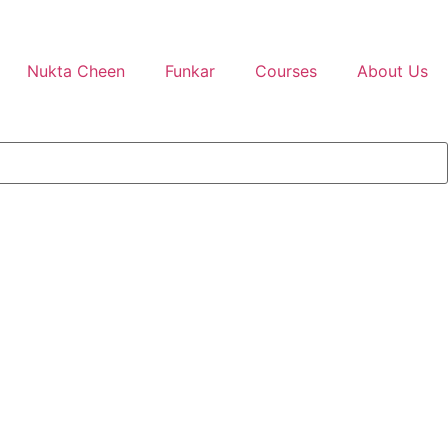
Nukta Cheen
Funkar
Courses
About Us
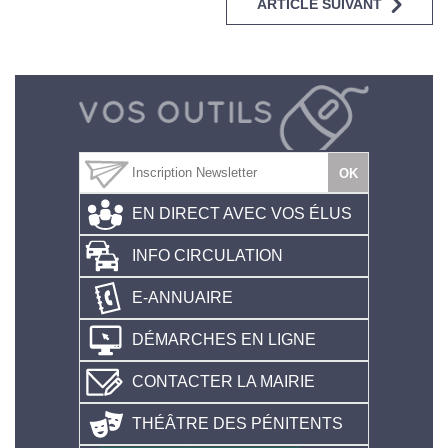
ARTICLE SUIVANT
EN DIRECT AVEC VOS ÉLUS
INFO CIRCULATION
E-ANNUAIRE
DÉMARCHES EN LIGNE
CONTACTER LA MAIRIE
THÉÂTRE DES PÉNITENTS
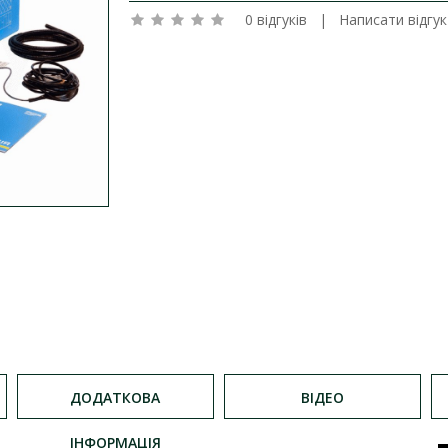
0 відгуків
|
Написати відгук
ДОДАТКОВА
ВІДЕО
ІНФОРМАЦІЯ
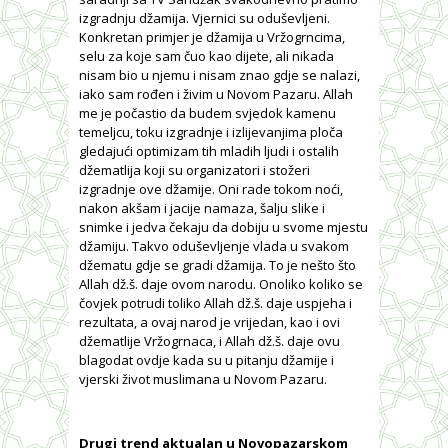
izgradnju džamija. Vjernici su oduševljeni.
Konkretan primjer je džamija u Vržogrncima,
selu za koje sam čuo kao dijete, ali nikada
nisam bio u njemu i nisam znao gdje se nalazi,
iako sam rođen i živim u Novom Pazaru. Allah
me je počastio da budem svjedok kamenu
temeljcu, toku izgradnje i izlijevanjima ploča
gledajući optimizam tih mladih ljudi i ostalih
džematlija koji su organizatori i stožeri
izgradnje ove džamije. Oni rade tokom noći,
nakon akšam i jacije namaza, šalju slike i
snimke i jedva čekaju da dobiju u svome mjestu
džamiju. Takvo oduševljenje vlada u svakom
džematu gdje se gradi džamija. To je nešto što
Allah dž.š. daje ovom narodu. Onoliko koliko se
čovjek potrudi toliko Allah dž.š. daje uspjeha i
rezultata, a ovaj narod je vrijedan, kao i ovi
džematlije Vržogrnaca, i Allah dž.š. daje ovu
blagodat ovdje kada su u pitanju džamije i
vjerski život muslimana u Novom Pazaru.
Drugi trend aktualan u Novopazarskom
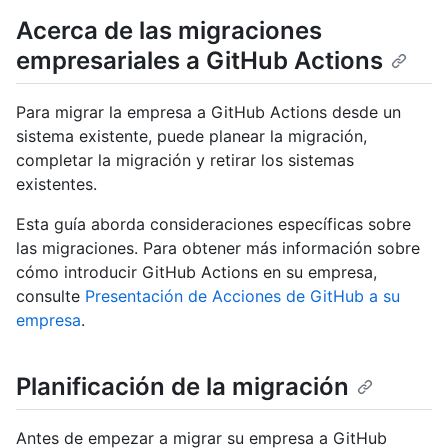
Acerca de las migraciones
empresariales a GitHub Actions
Para migrar la empresa a GitHub Actions desde un
sistema existente, puede planear la migración,
completar la migración y retirar los sistemas
existentes.
Esta guía aborda consideraciones específicas sobre
las migraciones. Para obtener más información sobre
cómo introducir GitHub Actions en su empresa,
consulte
Presentación de Acciones de GitHub a su
empresa
.
Planificación de la migración
Antes de empezar a migrar su empresa a GitHub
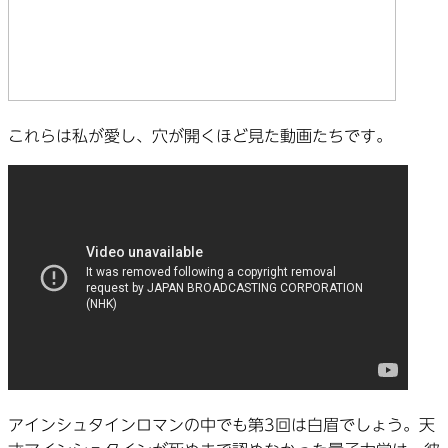
これらは私が愛し、穴が開くほど見た動画たちです。
アインシュタインロマンの中でも第3回は白眉でしょう。天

━━━━

Can you update all the entries above, replacing every "GitHub Actions" with "GitHub Enterprise" and changing nothing else, and leave the pictures out of your answer?

Nukta Cheen
Funkar
Courses
About Us
ARTICLE SUIVANT
EN DIRECT AVEC VOS ÉLUS
INFO CIRCULATION
E-ANNUAIRE
DÉMARCHES EN LIGNE
CONTACTER LA MAIRIE
THÉÂTRE DES PÉNITENTS
0 відгуків
|
Написати відгук
ДОДАТКОВА
ВІДЕО
ІНФОРМАЦІЯ
izgradnju džamija. Vjernici su oduševljeni.
Konkretan primjer je džamija u Vržogrncima,
selu za koje sam čuo kao dijete, ali nikada
nisam bio u njemu i nisam znao gdje se nalazi,
iako sam rođen i živim u Novom Pazaru. Allah
me je počastio da budem svjedok kamenu
temeljcu, toku izgradnje i izlijevanjima ploča
gledajući optimizam tih mladih ljudi i ostalih
džematlija koji su organizatori i stožeri
izgradnje ove džamije. Oni rade tokom noći,
nakon akšam i jacije namaza, šalju slike i
snimke i jedva čekaju da dobiju u svome mjestu
džamiju. Takvo oduševljenje vlada u svakom
džematu gdje se gradi džamija. To je nešto što
Allah dž.š. daje ovom narodu. Onoliko koliko se
čovjek potrudi toliko Allah dž.š. daje uspjeha i
rezultata, a ovaj narod je vrijedan, kao i ovi
džematlije Vržogrnaca, i Allah dž.š. daje ovu
blagodat ovdje kada su u pitanju džamije i
vjerski život muslimana u Novom Pazaru.
Drugi trend aktualan u Novopazarskom
Acerca de las migraciones
empresariales a GitHub Enterprise
Para migrar la empresa a GitHub Enterprise desde un
sistema existente, puede planear la migración,
completar la migración y retirar los sistemas
existentes.
Esta guía aborda consideraciones específicas sobre
las migraciones. Para obtener más información sobre
cómo introducir GitHub Enterprise en su empresa,
consulte
Presentación de Acciones de GitHub a su
empresa
.
Planificación de la migración
Antes de empezar a migrar su empresa a GitHub
これらは私が愛し、穴が開くほど見た動画たちです。
アインシュタインロマンの中でも第3回は白眉でしょう。天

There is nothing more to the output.